Some may likely question whether we’re seeing a run of deals near the top of the market, and, whether such a corporate flurry of activity may be a harbinger of a market that’s running out of new ideas.
Political and economic volatility
Brexit is still a screaming uncertainty, with tetchy negotiations and now with less than a year left on the countdown.
American politics seemingly resembles a polarising soap-opera, with President Trump seemingly bouncing from one potential flashpoint or scandal to another.
Meanwhile, the West’s relationship with China and Russia (with now fourth-time elected President Vladimir Putin) has appeared somewhat more confrontational – evidenced by diplomatic spats and trade standoffs. And, all that is before one begins to look to the minefield of issues in the Middle East.
Economically, much of the recent attention has been on interest rates and currency values - frankly, there are few other stock market catalysts about at present.
It has been about ten years since the global financial crisis led to unprecedented low interest rates, and, whilst the Federal Reserve has been creeping the US rate higher one quarter point at a time, the Bank of England and the ECB are having a tougher balancing act.
Price inflation is evident, living costs remain high and while austerity may be less of a political buzzword its effects haven’t gone anywhere.
The most recent economic statistics showed the UK has just muddled through one its slowest quarters for growth since the Brexit vote - experts forecast Q1 GDP at a measly 0.2% following the April PMI data - and patchy retail results suggest consumer spending was also weak.
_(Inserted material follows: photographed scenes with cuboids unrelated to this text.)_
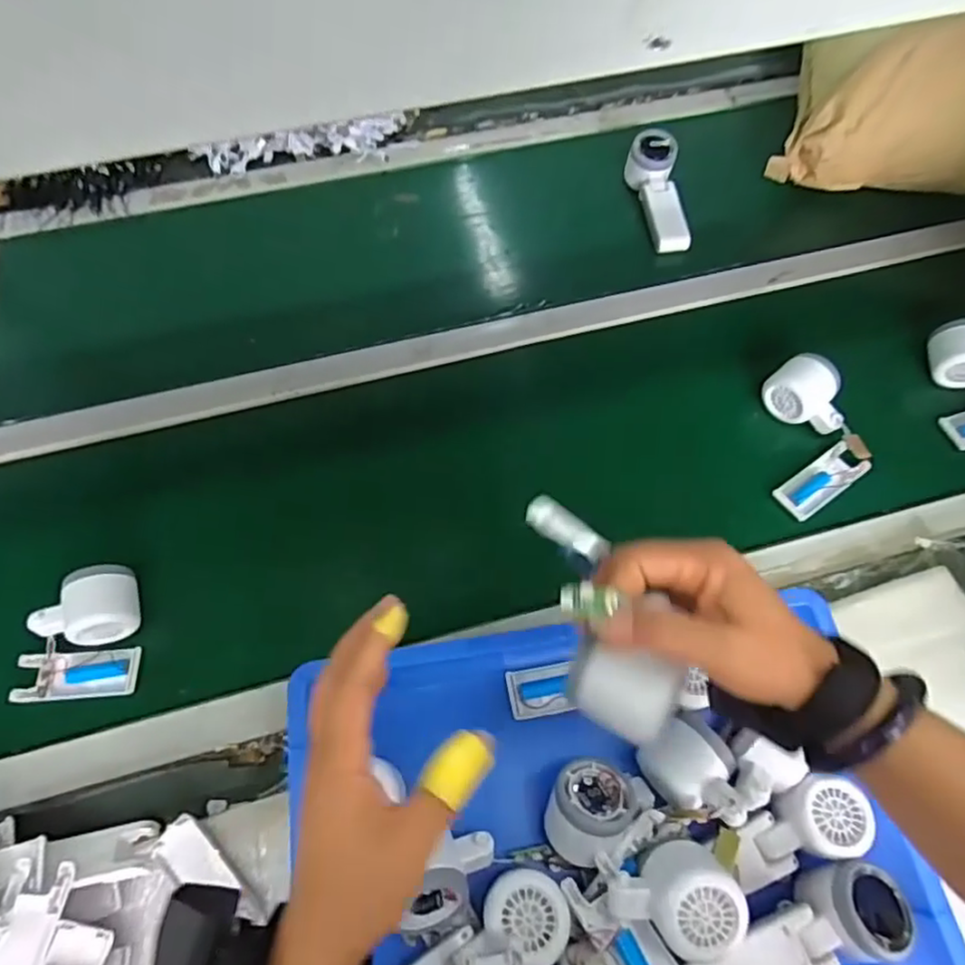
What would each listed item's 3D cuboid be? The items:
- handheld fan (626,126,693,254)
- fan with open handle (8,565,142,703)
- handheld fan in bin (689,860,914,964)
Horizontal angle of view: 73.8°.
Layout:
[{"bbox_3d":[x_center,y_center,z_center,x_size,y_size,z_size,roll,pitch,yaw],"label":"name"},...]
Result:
[{"bbox_3d":[0.233,-0.376,0.844,0.057,0.049,0.174,-9,78,-5],"label":"handheld fan"},{"bbox_3d":[-0.357,0.136,0.579,0.095,0.063,0.108,-4,62,-2],"label":"fan with open handle"},{"bbox_3d":[0.213,0.309,0.439,0.166,0.042,0.058,-14,63,-7],"label":"handheld fan in bin"}]

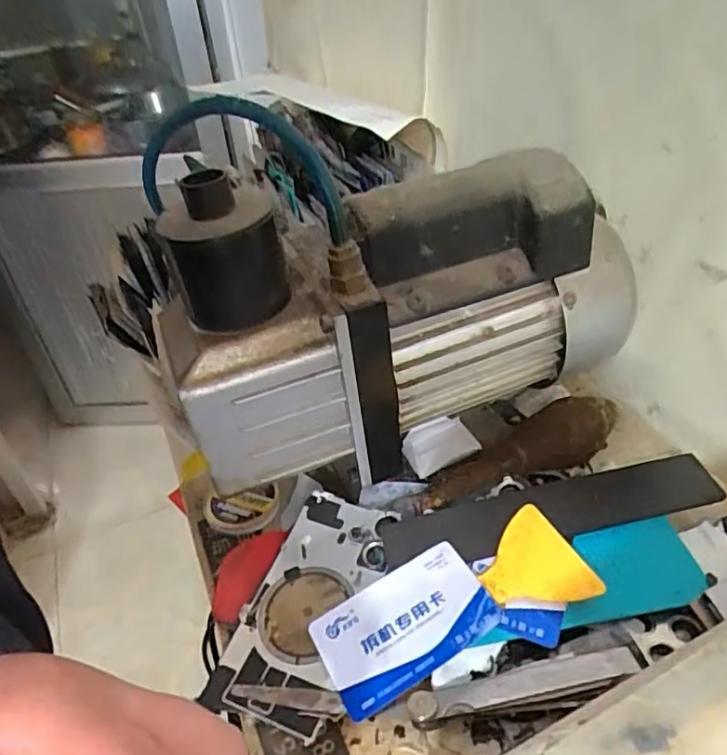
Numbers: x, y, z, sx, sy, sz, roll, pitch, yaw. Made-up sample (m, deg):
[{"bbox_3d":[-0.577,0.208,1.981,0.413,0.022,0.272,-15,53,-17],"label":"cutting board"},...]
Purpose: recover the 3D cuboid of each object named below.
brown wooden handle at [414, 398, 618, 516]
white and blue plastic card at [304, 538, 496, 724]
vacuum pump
[{"bbox_3d":[0.098,0.042,0.371,0.143,0.035,0.038,-14,40,-10],"label":"brown wooden handle"},{"bbox_3d":[0.020,0.123,0.297,0.085,0.004,0.052,-28,45,-12],"label":"white and blue plastic card"},{"bbox_3d":[0.021,-0.046,0.335,0.265,0.154,0.107,-24,43,-21],"label":"vacuum pump"}]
In London, the FTSE 100 has held close to its all-time highs through recent weeks despite all the risks and apparent weaknesses. At around 7,567 on Tuesday, thanks partly to the increased interest in Shire, the London index is in relative striking distance from the recent ‘top’ at around 7,778.
So, whilst the London-listed multi-nationals and their worldwide counterparts look to big money consolidation, it is hard to not hesitate and wonder just how much real world growth remains right now.